MIAMI (Reuters) - Tropical Storm Rina formed in the western Caribbean Sea on Sunday and put Honduras on alert for severe weather in the next few days, the U.S. National Hurricane Center said.

The swirling mass of thunderstorms was centered about 125 miles northeast of Cabo Gracias a Dios on the border of Nicaragua and Honduras and had top sustained winds of 40 miles per hour (65 km per hour), the forecasters said. It was moving toward the north-northwest at 7 mph (11km/h).

"A turn toward the northwest and then the west-northwest is expected on Monday and the center of the (storm) is expected to pass north of the northeastern coast of Honduras during the next couple of days," the hurricane center forecasters said.

Honduras was under a tropical storm watch from Punta Castilla to the Nicaraguan border, meaning residents should expect heavy rains and strong winds within 48 hours.

The projected path sees the storm strengthen to a hurricane as it moves over Mexico's Yucatan Peninsula by Friday.

Long-range computer forecasting models varied widely on its eventual path and it was too early to tell whether it would threaten energy interests in the Gulf of Mexico.

Some computer models took it into the southeastern Gulf of Mexico, clipping Cuba or Florida.

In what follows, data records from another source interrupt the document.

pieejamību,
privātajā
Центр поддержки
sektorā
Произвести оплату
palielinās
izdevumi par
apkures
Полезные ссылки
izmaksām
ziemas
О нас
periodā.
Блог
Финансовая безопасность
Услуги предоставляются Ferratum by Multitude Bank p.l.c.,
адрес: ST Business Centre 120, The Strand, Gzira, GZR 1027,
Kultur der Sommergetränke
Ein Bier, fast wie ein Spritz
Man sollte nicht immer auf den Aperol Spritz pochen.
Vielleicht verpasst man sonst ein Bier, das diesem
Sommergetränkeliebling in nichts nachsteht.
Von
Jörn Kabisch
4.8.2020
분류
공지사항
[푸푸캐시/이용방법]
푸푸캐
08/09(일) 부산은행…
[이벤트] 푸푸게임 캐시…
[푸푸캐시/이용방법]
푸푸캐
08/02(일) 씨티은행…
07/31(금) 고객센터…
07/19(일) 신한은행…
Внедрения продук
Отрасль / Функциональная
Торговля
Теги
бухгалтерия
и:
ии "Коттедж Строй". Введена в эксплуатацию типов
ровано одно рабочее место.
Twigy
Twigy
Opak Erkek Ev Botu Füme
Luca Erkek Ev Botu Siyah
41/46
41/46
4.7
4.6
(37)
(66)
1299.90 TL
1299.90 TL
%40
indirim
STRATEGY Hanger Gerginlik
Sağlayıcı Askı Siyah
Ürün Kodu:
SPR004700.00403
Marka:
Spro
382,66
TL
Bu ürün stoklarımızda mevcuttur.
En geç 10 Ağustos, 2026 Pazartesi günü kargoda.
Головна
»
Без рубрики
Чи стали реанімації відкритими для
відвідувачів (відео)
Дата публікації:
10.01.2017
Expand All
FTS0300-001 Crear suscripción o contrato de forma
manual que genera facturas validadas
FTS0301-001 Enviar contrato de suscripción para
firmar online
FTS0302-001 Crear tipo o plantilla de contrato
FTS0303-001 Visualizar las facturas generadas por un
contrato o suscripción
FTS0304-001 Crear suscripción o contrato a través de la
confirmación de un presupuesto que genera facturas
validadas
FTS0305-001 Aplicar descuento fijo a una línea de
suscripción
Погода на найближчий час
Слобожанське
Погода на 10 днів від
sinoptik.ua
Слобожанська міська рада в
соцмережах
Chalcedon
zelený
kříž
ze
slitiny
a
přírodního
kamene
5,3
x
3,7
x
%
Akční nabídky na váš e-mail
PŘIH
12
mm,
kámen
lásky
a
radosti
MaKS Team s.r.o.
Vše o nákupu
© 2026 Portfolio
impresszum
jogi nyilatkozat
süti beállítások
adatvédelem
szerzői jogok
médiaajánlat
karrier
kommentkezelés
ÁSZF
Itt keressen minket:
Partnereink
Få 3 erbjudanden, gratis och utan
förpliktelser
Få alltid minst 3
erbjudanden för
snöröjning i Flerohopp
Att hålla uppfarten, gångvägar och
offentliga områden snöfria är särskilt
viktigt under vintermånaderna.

Others took it across Central America into the Pacific.

Forecasters were also keeping watch on a broad low-pressure area in the Atlantic Ocean about two hundred miles east of the Windward Islands.

That disturbance was moving slowly west-northwest toward the Caribbean and forecasters gave it only a 10 percent chance of developing into a tropical cyclone in the next two days.